Long Clawson is a small village in Leicestershire, England.

There is some debate about the origin of the village's name; one theory is that there were once two villages named Clawson and Claxton, which grew together and became Long Clawson. The “Long” part of the name may have arisen from it being over a mile in length, although the main road through the village has 14 sharp bends.
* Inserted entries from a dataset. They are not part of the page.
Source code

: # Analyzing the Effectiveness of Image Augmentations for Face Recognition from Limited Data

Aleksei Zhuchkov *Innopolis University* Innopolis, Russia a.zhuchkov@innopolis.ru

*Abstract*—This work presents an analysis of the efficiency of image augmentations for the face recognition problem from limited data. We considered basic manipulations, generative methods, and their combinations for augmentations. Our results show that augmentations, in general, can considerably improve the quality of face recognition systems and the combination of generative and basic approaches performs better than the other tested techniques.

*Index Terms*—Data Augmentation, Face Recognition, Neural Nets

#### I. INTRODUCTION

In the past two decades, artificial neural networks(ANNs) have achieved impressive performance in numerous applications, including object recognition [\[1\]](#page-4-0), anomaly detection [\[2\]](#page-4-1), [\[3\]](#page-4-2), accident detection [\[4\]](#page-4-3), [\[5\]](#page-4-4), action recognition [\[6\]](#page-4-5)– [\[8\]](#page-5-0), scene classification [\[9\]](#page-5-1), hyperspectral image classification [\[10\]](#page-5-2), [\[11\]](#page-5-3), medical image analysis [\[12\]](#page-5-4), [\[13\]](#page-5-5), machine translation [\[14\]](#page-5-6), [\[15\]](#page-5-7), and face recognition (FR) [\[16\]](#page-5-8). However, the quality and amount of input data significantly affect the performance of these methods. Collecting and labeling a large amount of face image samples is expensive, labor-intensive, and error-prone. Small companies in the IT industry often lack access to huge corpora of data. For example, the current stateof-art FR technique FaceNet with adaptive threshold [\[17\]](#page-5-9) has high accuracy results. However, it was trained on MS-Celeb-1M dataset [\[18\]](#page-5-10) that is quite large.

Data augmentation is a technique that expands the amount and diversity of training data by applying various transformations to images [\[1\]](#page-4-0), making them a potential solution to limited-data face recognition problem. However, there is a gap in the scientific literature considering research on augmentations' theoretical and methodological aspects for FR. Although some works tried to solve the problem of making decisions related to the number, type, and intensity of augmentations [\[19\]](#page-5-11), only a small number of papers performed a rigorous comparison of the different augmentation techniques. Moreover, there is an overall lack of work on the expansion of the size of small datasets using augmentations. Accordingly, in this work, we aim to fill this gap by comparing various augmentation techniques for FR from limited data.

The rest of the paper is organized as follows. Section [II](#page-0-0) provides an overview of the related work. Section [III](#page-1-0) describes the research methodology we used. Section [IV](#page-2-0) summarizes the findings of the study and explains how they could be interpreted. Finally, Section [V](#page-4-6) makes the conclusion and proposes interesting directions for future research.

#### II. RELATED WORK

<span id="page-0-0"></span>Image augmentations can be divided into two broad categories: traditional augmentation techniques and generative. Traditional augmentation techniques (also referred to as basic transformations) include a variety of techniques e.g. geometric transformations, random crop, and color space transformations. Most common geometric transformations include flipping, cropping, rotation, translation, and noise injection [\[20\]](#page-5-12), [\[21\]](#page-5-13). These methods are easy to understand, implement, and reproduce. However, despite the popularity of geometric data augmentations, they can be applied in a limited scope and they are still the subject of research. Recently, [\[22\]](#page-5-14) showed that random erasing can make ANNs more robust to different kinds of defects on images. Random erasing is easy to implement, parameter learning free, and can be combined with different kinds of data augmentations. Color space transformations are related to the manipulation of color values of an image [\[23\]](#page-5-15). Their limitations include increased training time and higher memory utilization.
Situated in the Vale of Belvoir, the village is surrounded by farmland with rich soil ideal for pasture. Milk from local dairy farms is used for production of Stilton cheese. The Long Clawson dairy is one of the largest producers of this cheese.

The village features in the 1086 Domesday Book as Clachestone, but there is evidence of much earlier settlements. Embedded into the tarmac footpath against the wall of the Manor House is an ancient megalith. The Long Clawson Stone is approximately 3 feet long and allegedly a fragment of a larger ancient stone. The Manor House itself has an ancient fish pond that is still stocked.

Like many larger village settlements, the number of businesses in the village has declined in recent years. Once possessing five pubs, numerous small stores and traders, along with its own police presence, the village now only has one pub, the Crown and Plough and a few shops. The community is strong and thriving, however, with a growing population. Around 100 new houses were built in the village in the early part of the 21st century and the primary school has doubled the number of its pupils. Local demographic information shows the population to be 970 as of 2003.